● **BRANO DEL DOCUMENTO**:
++++++++++++++++++++

Quando retailer e fornitori collaborano sui dati di assortimento, in particolare utilizzando una singola fonte condivisa di insight, il processo diventa molto più democratico. Non solo si elimina il dibattito su come sono state generate le informazioni e su quale tra i dati del Fornitore A o del Fornitore B sia più affidabile, ma si garantisce che tutti abbiano un ruolo nella contrattazione.
Ovviamente, non possiamo parlare dei benefici della collaborazione sui dati senza riconoscere che ci sono anche delle sfide. Generalmente, la maggior parte dei problemi che retailer e brand incontrano rientrano in tre categorie principali:
- Informazione equivale a potere, e il potere porta al controllo
Se lavori abbastanza a lungo nel campo dei dati retail, probabilmente sentirai racconti su come gli insight vengono utilizzati in modo competitivo.Tipicamente, inizia con un retailer che dice a un fornitore che non sta facendo abbastanza per aiutare la categoria e che deve abbassare i prezzi. La questione è che entrambi hanno accesso agli stessi dati, quindi quando il fornitore risponde dicendo: “Stiamo crescendo del 4%, mentre la categoria cresce solo del 2%”, l’equilibrio di potere cambia completamente.
Che siano storie vere o no, dimostrano quanto le informazioni siano una forma di potere. Per questo motivo, alcuni retailer (anche all’interno di organizzazioni retail più innovative) temono che condividere informazioni li metta in una posizione di svantaggio. Dopotutto, se un fornitore sa quanto te, potrebbe essere più difficile "spingerlo" a prendere determinate decisioni.
La realtà, come spiegato sopra, è molto diversa. Un approccio armonizzato ai dati è vantaggioso per tutti. A volte, però, rimane una mentalità basata sulla paura.

++++++++++++++++++++

● **INFORMAZIONI FORNITE**:
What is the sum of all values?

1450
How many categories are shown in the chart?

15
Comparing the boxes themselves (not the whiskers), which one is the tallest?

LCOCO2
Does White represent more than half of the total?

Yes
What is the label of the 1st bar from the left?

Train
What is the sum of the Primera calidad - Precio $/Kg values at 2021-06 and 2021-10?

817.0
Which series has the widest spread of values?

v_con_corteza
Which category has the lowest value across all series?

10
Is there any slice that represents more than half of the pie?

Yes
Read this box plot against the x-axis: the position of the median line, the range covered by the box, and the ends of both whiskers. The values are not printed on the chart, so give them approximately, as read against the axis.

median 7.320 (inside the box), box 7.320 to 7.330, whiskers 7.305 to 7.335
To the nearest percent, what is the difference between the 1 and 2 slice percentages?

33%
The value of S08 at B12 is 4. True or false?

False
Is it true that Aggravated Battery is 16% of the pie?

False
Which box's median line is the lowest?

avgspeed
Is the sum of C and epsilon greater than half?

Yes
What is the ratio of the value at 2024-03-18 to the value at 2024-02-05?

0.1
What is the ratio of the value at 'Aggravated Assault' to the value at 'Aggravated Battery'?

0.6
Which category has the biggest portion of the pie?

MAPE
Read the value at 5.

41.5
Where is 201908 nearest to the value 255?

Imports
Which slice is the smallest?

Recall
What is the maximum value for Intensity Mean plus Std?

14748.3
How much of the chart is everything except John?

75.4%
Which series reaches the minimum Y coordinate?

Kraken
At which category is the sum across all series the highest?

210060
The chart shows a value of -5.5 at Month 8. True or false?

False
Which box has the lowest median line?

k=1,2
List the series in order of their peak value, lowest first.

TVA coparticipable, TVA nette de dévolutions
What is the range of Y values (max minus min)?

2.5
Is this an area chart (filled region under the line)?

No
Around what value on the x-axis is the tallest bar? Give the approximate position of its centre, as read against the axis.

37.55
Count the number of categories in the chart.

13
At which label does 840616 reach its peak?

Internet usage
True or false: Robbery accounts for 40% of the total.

++++++++++++++++++++

● **COMPITO ASSEGNATO**:
Nel brano sulla collaborazione sui dati di assortimento, quale crescita indica il fornitore per sé e quale per la categoria quando risponde al retailer?

● **RISULTATO DEL COMPITO**:
Il fornitore dice di crescere del 4%, mentre la categoria cresce solo del 2%.